TASK PROMPT:
From the records below, set down exactly the lines starting with the line that contains "potted succulent: present [308,131,345,183]" and going on through the line that contains "potted plant: none [213,60,296,150]". Nothing else is wanted.

SUPPLIED MATERIAL:
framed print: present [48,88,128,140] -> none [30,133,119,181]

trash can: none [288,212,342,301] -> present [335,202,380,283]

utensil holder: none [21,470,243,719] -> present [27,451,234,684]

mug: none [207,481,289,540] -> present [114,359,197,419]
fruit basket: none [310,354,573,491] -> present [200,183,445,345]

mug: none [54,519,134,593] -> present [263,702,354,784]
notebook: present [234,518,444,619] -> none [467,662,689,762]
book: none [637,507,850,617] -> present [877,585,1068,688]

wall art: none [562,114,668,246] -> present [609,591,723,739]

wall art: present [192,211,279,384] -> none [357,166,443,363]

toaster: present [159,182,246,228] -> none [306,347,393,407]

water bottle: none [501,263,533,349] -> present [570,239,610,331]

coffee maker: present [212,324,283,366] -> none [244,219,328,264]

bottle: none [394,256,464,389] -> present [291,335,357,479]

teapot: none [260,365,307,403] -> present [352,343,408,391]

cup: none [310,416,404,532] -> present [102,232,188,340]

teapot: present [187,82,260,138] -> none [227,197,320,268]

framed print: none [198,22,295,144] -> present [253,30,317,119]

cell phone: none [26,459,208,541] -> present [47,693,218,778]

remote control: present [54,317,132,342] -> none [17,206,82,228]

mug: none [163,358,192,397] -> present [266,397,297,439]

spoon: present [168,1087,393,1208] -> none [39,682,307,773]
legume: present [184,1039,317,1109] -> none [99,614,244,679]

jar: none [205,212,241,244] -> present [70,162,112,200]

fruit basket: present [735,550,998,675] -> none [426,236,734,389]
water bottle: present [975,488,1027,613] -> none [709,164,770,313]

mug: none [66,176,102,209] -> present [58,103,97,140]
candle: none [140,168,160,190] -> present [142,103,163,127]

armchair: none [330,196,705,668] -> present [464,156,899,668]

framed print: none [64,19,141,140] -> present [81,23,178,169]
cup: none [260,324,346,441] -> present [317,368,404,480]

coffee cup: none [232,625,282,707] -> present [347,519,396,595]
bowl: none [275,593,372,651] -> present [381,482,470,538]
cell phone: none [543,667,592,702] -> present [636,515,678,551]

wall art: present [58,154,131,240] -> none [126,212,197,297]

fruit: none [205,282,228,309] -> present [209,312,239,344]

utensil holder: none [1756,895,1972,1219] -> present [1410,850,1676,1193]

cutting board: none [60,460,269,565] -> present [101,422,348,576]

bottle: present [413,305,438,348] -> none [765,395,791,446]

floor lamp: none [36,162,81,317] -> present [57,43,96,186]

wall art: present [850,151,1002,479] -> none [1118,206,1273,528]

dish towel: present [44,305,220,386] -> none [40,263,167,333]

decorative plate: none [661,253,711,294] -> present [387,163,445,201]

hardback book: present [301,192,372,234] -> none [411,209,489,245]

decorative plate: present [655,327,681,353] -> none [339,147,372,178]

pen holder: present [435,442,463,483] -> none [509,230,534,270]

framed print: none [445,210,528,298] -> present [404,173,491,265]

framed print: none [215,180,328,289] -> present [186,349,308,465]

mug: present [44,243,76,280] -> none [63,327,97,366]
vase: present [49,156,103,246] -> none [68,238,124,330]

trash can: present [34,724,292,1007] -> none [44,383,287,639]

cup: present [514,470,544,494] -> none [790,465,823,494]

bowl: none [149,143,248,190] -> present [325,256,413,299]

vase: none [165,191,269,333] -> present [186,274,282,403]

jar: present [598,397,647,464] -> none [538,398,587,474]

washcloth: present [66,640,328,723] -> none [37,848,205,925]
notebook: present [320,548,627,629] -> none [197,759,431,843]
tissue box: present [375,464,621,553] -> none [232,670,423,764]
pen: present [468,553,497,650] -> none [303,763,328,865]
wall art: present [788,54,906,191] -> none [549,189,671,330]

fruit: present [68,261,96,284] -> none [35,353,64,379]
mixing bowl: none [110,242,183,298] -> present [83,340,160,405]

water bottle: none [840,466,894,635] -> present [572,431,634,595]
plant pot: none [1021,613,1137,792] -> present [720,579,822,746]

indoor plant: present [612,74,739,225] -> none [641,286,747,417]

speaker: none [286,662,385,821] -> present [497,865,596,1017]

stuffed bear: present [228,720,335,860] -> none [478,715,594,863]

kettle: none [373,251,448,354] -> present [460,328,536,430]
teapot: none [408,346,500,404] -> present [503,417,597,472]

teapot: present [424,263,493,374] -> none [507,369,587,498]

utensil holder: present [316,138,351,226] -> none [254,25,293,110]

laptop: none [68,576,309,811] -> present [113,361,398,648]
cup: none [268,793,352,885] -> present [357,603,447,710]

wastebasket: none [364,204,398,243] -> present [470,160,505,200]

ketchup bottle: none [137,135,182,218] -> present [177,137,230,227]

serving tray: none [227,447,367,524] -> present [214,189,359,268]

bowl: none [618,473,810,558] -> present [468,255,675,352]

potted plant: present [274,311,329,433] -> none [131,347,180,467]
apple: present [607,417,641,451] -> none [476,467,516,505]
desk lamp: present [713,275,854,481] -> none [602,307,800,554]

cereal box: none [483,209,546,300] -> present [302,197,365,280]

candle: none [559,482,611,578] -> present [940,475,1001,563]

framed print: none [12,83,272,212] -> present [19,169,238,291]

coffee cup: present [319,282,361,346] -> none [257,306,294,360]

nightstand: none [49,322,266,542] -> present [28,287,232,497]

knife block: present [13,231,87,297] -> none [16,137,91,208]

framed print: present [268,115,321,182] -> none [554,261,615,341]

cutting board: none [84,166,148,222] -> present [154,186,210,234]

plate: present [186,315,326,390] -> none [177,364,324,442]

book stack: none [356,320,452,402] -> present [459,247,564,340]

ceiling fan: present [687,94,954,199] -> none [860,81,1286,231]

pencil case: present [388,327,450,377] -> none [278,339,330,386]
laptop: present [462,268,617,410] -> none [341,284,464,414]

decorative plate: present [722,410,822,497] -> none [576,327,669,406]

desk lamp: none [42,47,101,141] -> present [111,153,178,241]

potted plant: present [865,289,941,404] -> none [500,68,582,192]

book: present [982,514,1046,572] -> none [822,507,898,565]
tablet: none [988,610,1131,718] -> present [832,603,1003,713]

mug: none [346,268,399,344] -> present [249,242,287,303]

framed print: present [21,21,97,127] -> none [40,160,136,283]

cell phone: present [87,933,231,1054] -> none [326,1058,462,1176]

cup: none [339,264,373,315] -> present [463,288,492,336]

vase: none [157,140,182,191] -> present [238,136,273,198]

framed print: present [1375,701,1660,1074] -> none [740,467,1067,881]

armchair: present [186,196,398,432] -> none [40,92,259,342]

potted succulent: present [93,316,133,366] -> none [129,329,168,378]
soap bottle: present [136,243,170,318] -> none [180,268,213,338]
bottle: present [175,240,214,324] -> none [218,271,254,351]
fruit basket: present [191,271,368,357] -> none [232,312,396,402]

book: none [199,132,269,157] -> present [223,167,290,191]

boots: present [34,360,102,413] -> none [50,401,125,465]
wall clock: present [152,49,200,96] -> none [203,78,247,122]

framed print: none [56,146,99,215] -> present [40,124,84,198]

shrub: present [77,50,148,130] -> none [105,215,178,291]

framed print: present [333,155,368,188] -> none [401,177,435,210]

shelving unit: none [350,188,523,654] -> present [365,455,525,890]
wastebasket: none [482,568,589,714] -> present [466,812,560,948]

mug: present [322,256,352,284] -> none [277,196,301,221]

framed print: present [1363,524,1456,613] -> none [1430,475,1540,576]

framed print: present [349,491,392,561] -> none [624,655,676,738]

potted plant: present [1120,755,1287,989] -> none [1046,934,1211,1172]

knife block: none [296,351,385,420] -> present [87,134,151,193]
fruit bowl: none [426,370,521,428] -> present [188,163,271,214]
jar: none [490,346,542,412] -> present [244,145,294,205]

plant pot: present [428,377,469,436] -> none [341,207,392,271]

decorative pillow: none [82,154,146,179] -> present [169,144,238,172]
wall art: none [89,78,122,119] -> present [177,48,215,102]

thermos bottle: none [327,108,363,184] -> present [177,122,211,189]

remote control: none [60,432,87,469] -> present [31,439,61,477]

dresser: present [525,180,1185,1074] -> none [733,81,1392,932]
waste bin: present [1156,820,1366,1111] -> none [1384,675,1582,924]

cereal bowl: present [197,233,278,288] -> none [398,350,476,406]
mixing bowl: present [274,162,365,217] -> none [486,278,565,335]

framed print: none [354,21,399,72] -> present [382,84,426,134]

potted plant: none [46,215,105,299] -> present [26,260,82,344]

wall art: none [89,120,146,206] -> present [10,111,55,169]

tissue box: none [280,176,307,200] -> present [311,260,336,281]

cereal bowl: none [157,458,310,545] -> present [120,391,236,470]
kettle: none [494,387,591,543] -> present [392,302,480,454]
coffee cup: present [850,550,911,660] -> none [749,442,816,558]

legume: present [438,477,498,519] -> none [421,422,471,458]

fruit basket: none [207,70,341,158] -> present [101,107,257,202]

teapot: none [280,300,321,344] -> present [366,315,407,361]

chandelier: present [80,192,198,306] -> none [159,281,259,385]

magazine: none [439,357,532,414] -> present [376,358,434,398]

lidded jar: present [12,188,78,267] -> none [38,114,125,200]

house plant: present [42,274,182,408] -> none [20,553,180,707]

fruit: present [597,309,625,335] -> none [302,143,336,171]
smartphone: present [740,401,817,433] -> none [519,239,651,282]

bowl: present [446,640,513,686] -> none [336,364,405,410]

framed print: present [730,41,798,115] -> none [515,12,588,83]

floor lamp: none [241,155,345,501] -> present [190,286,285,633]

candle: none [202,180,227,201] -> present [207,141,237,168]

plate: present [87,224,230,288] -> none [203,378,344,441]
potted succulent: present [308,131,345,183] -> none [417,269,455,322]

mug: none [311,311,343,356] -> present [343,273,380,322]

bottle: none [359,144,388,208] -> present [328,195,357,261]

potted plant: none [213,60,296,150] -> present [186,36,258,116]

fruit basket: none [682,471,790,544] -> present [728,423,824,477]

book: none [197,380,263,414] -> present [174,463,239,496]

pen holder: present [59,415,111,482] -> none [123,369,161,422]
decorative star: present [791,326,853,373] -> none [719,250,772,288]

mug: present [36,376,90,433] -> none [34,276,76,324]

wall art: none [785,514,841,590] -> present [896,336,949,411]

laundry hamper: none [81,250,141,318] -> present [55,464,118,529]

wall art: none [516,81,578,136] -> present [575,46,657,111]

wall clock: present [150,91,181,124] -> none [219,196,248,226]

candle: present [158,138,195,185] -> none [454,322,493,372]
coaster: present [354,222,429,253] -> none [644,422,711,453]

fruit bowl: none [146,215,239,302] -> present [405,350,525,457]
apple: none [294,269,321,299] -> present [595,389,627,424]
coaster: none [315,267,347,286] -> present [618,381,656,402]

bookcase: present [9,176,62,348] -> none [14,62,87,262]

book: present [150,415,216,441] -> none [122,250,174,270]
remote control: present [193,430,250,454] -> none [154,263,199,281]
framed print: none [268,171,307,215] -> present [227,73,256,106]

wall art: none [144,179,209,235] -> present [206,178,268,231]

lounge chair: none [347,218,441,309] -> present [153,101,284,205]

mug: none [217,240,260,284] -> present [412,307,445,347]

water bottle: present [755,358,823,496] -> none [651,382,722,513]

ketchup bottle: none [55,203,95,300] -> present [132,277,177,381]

EXERCISE RESULT:
potted succulent: present [308,131,345,183] -> none [417,269,455,322]

mug: none [311,311,343,356] -> present [343,273,380,322]

bottle: none [359,144,388,208] -> present [328,195,357,261]

potted plant: none [213,60,296,150] -> present [186,36,258,116]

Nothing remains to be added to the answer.